━━━━━ Extracted entries ━━━━━
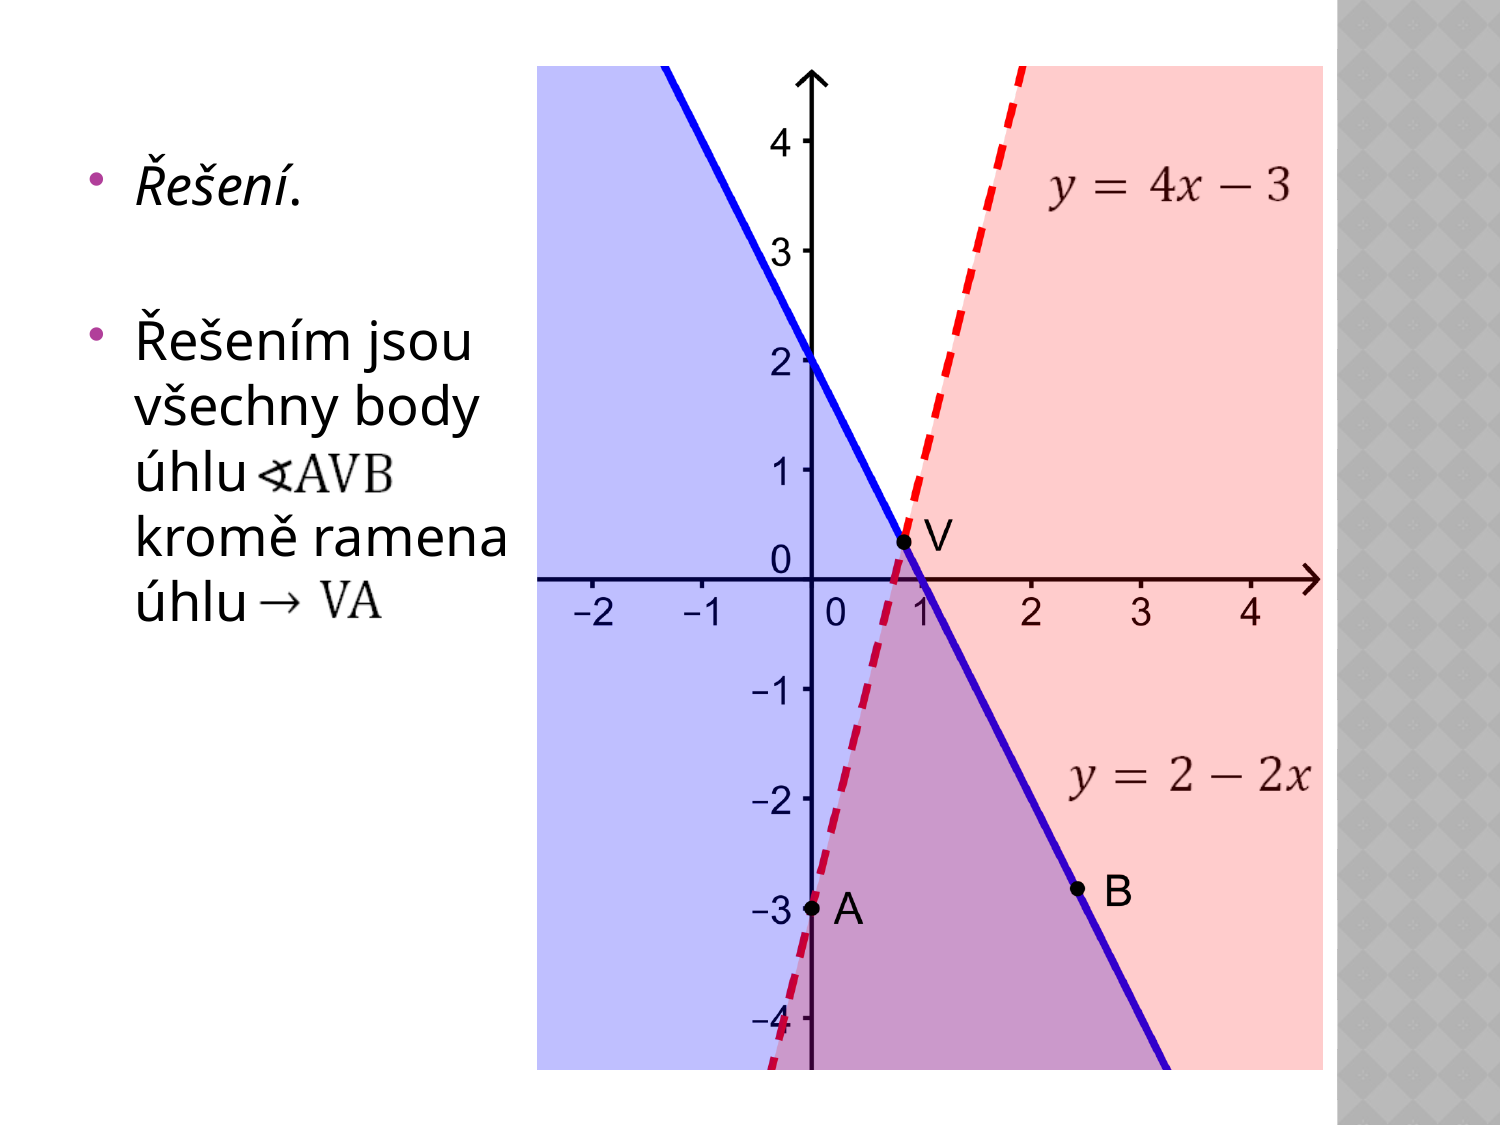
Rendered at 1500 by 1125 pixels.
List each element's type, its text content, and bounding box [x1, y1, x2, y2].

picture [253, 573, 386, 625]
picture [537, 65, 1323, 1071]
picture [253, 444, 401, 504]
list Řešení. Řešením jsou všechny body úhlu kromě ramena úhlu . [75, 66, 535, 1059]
━━━━━
━━━━━ Extracted entries ━━━━━
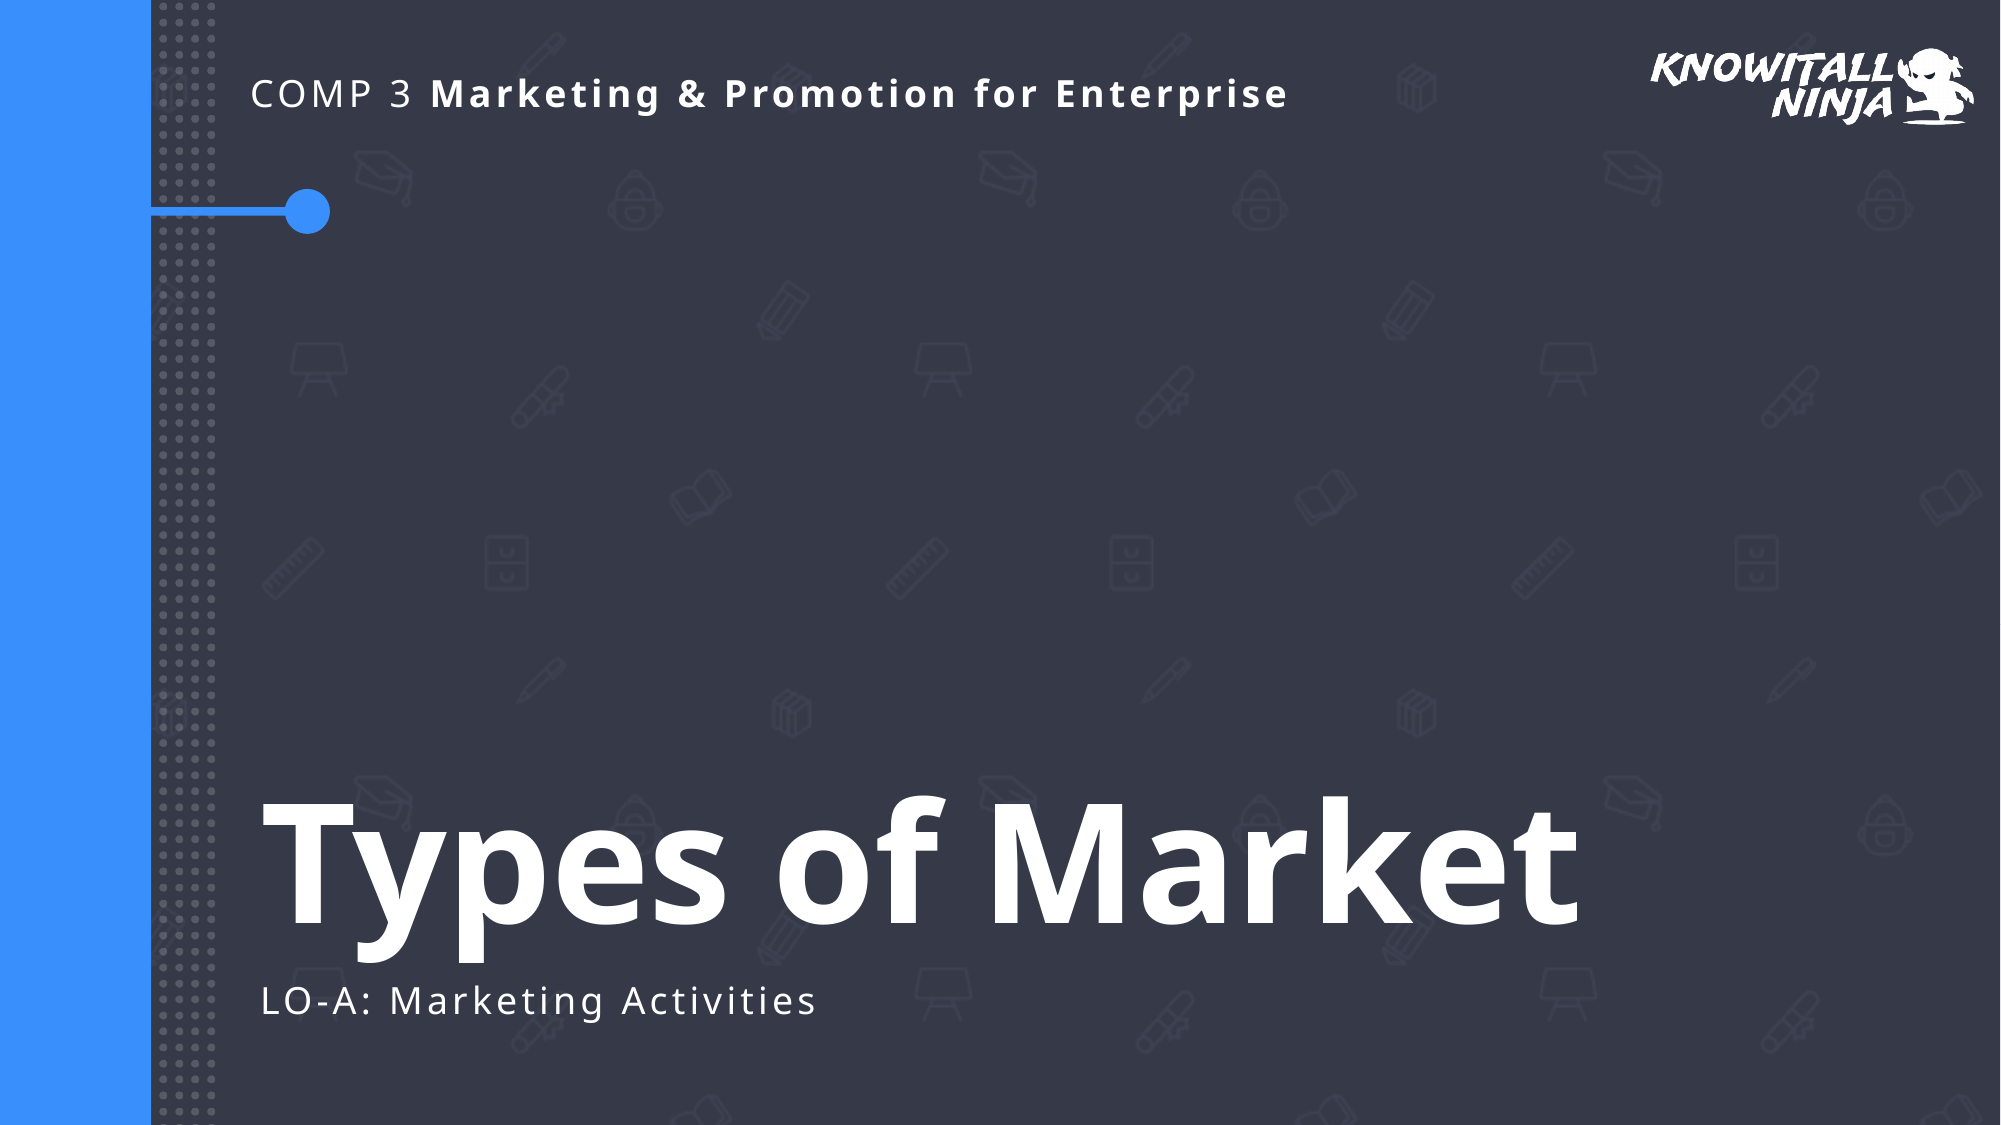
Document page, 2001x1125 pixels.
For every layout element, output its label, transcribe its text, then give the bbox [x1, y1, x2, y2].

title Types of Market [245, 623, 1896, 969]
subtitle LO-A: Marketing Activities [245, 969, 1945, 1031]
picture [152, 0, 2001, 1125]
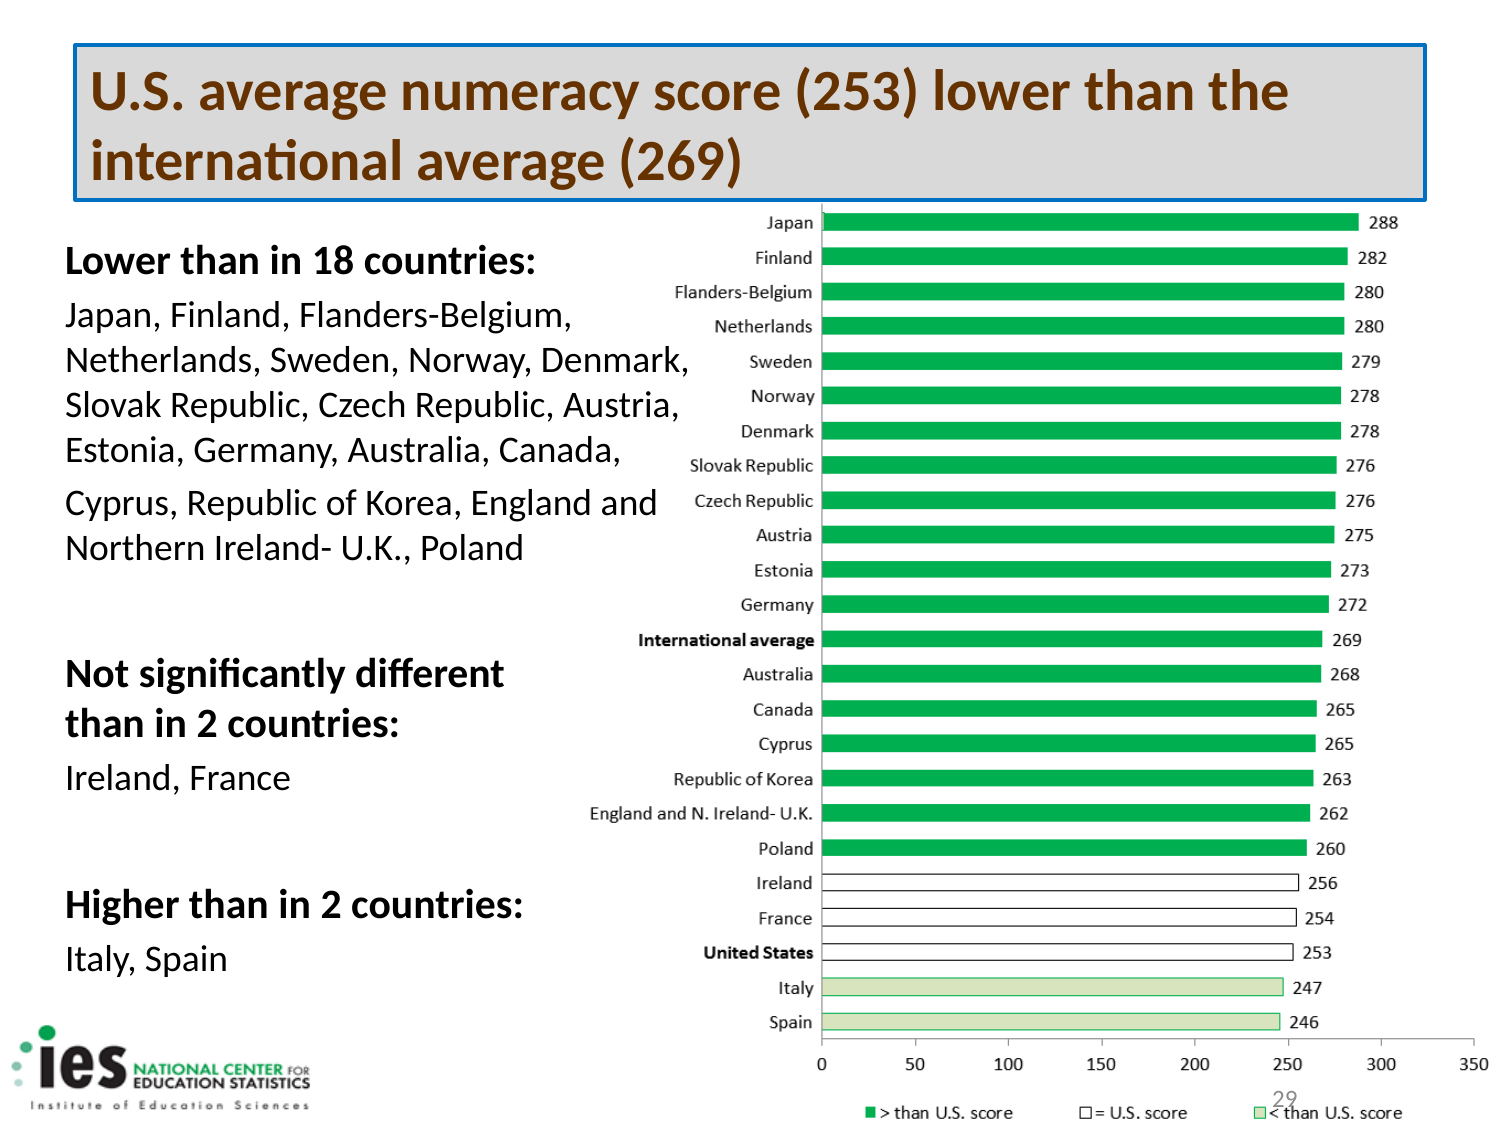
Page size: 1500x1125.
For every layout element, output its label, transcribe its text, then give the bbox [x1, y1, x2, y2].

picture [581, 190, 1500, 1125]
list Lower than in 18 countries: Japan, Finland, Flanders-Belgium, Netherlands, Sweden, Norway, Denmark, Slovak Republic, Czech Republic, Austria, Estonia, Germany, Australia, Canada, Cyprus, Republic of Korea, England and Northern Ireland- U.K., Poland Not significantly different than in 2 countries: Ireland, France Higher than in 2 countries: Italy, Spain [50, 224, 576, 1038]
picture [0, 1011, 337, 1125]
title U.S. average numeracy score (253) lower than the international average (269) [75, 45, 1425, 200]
━━━━━
Return each line of the data where the word "pixels" appears.

## [Exercise solution]
Rendered at 1500 by 1125 pixels.
Document page, 2001x1125 pixels.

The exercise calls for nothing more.